**Trecho selecionado**
::::

Os investimentos privados e algumas políticas públicas estão estruturando a produção nacional do combustível sustentável de aviação, chamado de SAF, para atender o consumo do setor aéreo até 2029.
O SAF é considerado peça-chave para a redução das emissões de gases de efeito estufa na aviação civil e ocupa posição central nas estratégias globais de descarbonização do transporte aéreo.
O Brasil já conta com capacidade técnica, produtiva e regulatória para atender a meta.
O avanço do combustível sustentável de aviação é decisivo para posicionar o Brasil na agenda global de descarbonização do transporte aéreo.
A produção nacional de SAF fortalece a indústria brasileira, gera oportunidades econômicas e permite que a aviação cresça de forma sustentável, em linha com os compromissos ambientais internacionais.
No Brasil, o desenvolvimento desse mercado avança apoiado na capacidade instalada da nossa indústria de refino, na experiência acumulada sobre biocombustíveis e na grande oferta de matérias-primas de origem renovável, como óleos vegetais.
Esse conjunto de fatores permite ao país a criação de uma cadeia produtiva alinhada aos padrões internacionais de sustentabilidade, com potencial para atender as exigências regulatórias do setor aéreo e de ampliar a oferta de combustíveis que gerem menos emissão de carbono (CO2).
No caso do SAF, a redução das emissões de CO₂ ocorre porque parte de sua composição usa matéria-prima de origem vegetal, processada em conjunto com o querosene de aviação mineral.

::::

Itens listados em um conjunto de dados
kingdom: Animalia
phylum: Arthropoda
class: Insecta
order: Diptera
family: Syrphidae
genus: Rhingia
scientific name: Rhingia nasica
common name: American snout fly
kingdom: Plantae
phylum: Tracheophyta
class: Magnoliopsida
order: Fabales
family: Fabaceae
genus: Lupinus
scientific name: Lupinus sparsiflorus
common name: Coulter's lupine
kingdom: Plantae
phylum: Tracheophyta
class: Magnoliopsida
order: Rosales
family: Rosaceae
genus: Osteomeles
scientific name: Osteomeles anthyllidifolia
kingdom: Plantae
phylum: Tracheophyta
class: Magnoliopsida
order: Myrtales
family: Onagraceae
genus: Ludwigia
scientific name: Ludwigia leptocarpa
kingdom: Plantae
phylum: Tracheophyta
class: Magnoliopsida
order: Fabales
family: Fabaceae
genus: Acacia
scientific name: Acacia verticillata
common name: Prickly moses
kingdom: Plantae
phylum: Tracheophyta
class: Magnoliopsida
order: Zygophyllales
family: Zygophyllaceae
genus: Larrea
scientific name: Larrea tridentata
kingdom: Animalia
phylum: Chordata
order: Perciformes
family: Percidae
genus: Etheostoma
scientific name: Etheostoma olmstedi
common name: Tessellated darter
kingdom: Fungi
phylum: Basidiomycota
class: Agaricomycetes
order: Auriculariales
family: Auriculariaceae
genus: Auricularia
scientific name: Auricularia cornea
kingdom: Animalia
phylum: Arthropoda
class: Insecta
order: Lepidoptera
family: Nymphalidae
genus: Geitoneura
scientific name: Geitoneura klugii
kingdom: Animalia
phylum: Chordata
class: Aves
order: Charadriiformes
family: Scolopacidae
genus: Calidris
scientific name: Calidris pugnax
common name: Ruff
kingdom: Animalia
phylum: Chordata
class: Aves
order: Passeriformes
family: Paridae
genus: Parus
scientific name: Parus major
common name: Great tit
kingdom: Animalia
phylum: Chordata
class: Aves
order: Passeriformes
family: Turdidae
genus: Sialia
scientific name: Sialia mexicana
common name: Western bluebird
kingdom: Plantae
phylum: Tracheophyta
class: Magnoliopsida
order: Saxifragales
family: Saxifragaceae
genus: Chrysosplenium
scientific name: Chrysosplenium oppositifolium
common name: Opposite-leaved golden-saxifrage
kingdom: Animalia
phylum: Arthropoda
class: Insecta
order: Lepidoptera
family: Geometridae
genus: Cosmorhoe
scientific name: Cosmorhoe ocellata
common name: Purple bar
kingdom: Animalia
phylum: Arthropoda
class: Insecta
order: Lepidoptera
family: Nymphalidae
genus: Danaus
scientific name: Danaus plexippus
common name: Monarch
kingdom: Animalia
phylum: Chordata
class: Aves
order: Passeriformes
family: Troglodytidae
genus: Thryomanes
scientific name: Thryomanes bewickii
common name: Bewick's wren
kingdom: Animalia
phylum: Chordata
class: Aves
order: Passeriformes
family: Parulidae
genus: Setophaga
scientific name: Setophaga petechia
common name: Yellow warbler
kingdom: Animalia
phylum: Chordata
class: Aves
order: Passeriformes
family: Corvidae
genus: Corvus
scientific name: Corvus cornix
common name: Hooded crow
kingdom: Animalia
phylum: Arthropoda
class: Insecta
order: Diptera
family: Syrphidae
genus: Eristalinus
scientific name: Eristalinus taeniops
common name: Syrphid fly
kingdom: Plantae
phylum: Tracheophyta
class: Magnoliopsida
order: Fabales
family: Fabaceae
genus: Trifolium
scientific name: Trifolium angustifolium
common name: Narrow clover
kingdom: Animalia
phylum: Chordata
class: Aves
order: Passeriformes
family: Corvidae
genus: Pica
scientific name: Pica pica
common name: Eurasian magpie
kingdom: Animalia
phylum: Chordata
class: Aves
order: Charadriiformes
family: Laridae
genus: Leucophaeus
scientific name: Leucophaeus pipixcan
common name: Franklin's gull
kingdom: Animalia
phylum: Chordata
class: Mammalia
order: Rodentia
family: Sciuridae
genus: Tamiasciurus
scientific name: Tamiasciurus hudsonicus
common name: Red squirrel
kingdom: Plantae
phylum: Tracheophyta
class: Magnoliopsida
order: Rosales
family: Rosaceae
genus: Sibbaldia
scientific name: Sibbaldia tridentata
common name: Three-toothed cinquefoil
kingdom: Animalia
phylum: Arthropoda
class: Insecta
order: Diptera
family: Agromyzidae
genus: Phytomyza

::::

**O que se espera**
Segundo o trecho sobre o combustível sustentável de aviação, o que faz o SAF reduzir as emissões de CO₂?

**Resposta da tarefa**
Parte de sua composição usa matéria-prima de origem vegetal, processada em conjunto com o querosene de aviação mineral.